I remember the first time I felt joy after my mother died. She had battled leukemia for three and a half years before she died. On the day of her diagnosis, in December of 2003, my world went dark and stayed that way most of the time until she died. After her death, I was lost in grief. The newly bereaved commonly feel like they will never feel good again like no light or joy will ever return to their lives. This is how I felt and why I remember that exquisite moment of joy so clearly. I was sailing to Alaska on a cruise ship with my in-law family, and my brother-in-law and I entered a dance competition. Twirling around on the dance floor with him, I remembered what it felt like to be joyful and light.
Guilt flooded in as soon as the dance was over, and I returned to my full deep, dark grief. But even at the time, I noticed something had shifted. I was still grieving but discovered that I could also feel joy. Once I allowed myself to feel joy without guilt, without the misguided belief that I was not honoring my mother’s memory by feeling joy, I began to understand how exceptionally healing joy can be.
It’s been a rough couple of years for me. So many huge disappointments as event after event was canceled or moved online. Like many people, I found myself grieving the life that COVID altered. Blessings to those who lost lives and loved ones and health; I understand that is on a different scale. There is still grief for those who did not lose a loved one, livelihood, or health to COVID.
This past week, I took a “makeup” trip to NYC, a trip I had planned for 2020. It was different from the original one, but I saw and did some of the items on the itinerary from my previous plan.
I found joy, in the melting hot streets of Times Square and the sultry beauty of Central Park. I saw Broadway Shows and museums. I was mindful of the loss from COVID and all the joy that is still present.

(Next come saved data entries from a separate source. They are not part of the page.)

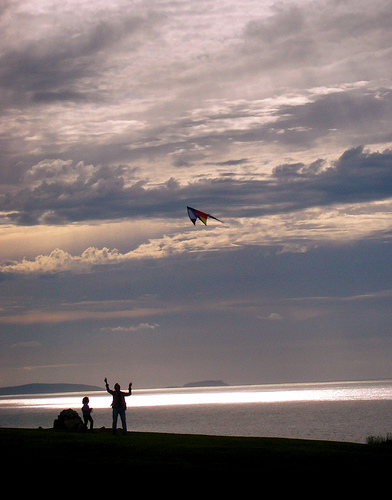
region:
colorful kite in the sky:
[177, 193, 231, 242]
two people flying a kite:
[65, 355, 140, 446]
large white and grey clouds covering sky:
[27, 234, 161, 315]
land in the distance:
[10, 368, 104, 403]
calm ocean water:
[235, 380, 346, 432]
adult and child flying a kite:
[61, 363, 142, 441]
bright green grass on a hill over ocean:
[112, 422, 266, 464]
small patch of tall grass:
[361, 429, 390, 450]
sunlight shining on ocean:
[192, 369, 352, 420]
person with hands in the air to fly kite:
[101, 368, 146, 439]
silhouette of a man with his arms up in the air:
[99, 370, 138, 432]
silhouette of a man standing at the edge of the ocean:
[101, 374, 138, 435]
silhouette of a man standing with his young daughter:
[102, 374, 133, 433]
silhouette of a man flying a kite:
[102, 371, 135, 430]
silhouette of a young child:
[80, 391, 95, 434]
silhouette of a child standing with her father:
[74, 388, 98, 428]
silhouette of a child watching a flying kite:
[77, 390, 96, 430]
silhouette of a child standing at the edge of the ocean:
[79, 391, 95, 430]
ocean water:
[200, 387, 334, 423]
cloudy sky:
[110, 248, 320, 331]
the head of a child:
[79, 392, 93, 406]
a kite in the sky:
[180, 198, 224, 234]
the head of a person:
[112, 378, 125, 392]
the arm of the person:
[121, 377, 135, 397]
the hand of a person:
[124, 378, 135, 388]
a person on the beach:
[93, 369, 140, 440]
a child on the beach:
[76, 390, 95, 433]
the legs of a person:
[109, 409, 130, 433]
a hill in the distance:
[1, 375, 110, 404]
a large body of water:
[1, 376, 390, 445]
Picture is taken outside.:
[68, 46, 321, 374]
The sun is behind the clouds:
[65, 173, 350, 407]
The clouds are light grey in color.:
[64, 170, 330, 355]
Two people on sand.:
[46, 374, 191, 450]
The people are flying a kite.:
[29, 178, 281, 479]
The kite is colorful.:
[156, 172, 275, 276]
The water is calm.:
[213, 402, 316, 440]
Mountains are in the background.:
[24, 374, 271, 394]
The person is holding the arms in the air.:
[100, 346, 162, 432]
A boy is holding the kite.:
[64, 340, 113, 459]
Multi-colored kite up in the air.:
[178, 198, 228, 242]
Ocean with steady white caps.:
[157, 380, 376, 432]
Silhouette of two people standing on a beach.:
[76, 371, 141, 434]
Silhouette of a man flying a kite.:
[98, 369, 141, 432]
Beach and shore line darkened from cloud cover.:
[136, 430, 360, 480]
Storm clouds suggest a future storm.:
[2, 147, 382, 226]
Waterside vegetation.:
[356, 425, 390, 452]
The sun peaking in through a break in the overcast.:
[19, 388, 370, 409]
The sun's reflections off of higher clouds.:
[2, 217, 194, 265]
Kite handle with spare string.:
[100, 367, 115, 383]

Yes, there are a lot of serious challenges facing us as citizens of the USA, as humans on a challenged planet, and as beings trying to evolve. But there is also joy, and it’s okay to feel it, seek it out and even use joyful experiences to balance out what has become chronic fear and uncertainty. Joy will help give you an immunity boost, sleep better and strengthen your resilience so you can support those around you who suffer.
To be the best version of you, when you are planning your to-do’s for your non-work hours coming up, be sure joy is on your priority list.
For your sake, and for the sake of the planet!